The dead will not be around to matter. Defeat does not deflate Prigozhin at all because he has no direct stake in the result. In fact, he gains further influence the worse off the Ministry of Defense becomes. This is all arbitrage, now.
If Vladimir Putin is forced to make peace on Ukraine’s terms, he might still die in the Kremlin, but his image will be destroyed “to the fascist sign” (meaning Ukraine) in which the Russian soldier was “abandoned.” Meanwhile, Putin’s legacy is becoming a re-Sovietized state, starting with the defense industries. Prigozhin, “the most dangerous criminal in Putin’s entourage” according to Russian opposition activist Leonid Volkov, could inherit a very different, much darker Russia than the one we knew before. The opera unfolding in Moscow after that would resemble Götterdämmerung.

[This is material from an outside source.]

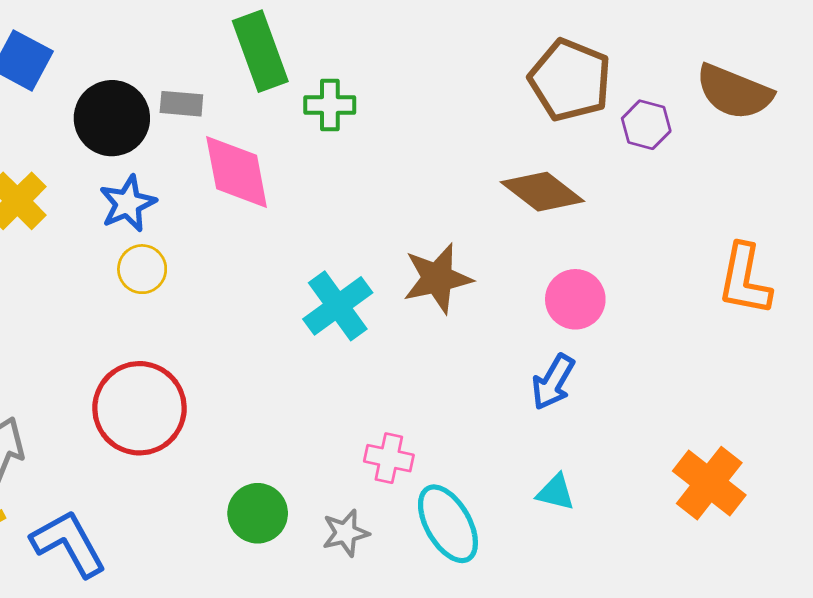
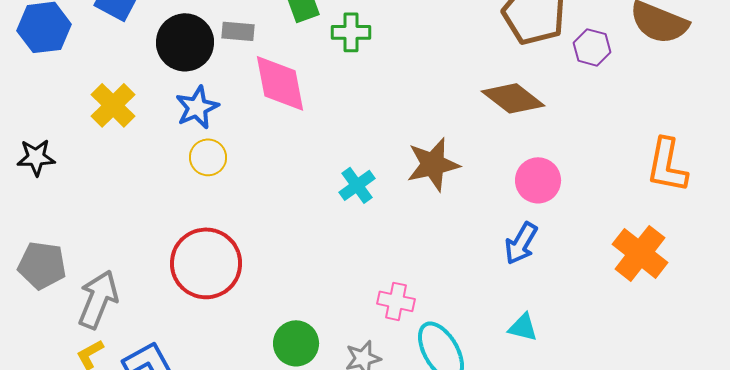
cyan cross: (338, 306) -> (357, 185), size x0.7
orange cross: (709, 483) -> (640, 253), moved

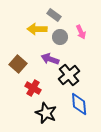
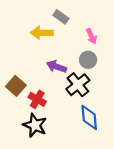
gray circle: (60, 37) -> (88, 60), moved
brown square: (18, 64) -> (16, 86), moved
black star: (46, 113) -> (35, 125), moved

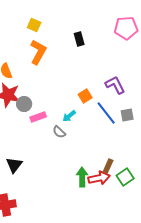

I defer once again to your expertise. I study historical trends more than battles and wars, so i always appreciate your in-depth analysis. you gave me a great deal of insight on the reasons behind Russia's historic military patterns of failing military. Historically, Ukraine has a spottier (because they sort of fell out of history after Catherine (last of the Russian 'conquerors' (although she was Germanic) but traditionally Ukraine has had a tendency towards greater military success including too a large degree conquering Russia and and their ruling families behind familiarly tied. But the problem with that simplicity is that Ukraine has long had a history of being conquered and the becoming conquerors. Of course they were kind of in a crossroads position for both migrations fleeing other conquerors and conquerors in pursuit. It was also environmentally fertile and many cultures often ended settling and interbreeding (similar to the Georgian Caucasus, but of course a different terrain. "Whiteness" as a race probably stems from this area becoming a cross-cultural breeding ground.
And so my question to you is, do you think the Ukraine's seeming success has any historical military precedent in their organization, or do you think this merely a current organizational military development?
(And not to sound racist, but it is quite evident that racial interbreeding tends to favor lighter and lighter shades, and genetic studies pretty definitely rule out a genetic evolution of "white people". Kind of puts to bed the great displacement theory, because the white race developed as a genetic replacement from racial inter-mating, and if the white replace intermingled more freely with the darker races there would be a tendency for the offspring to have lighter skin.)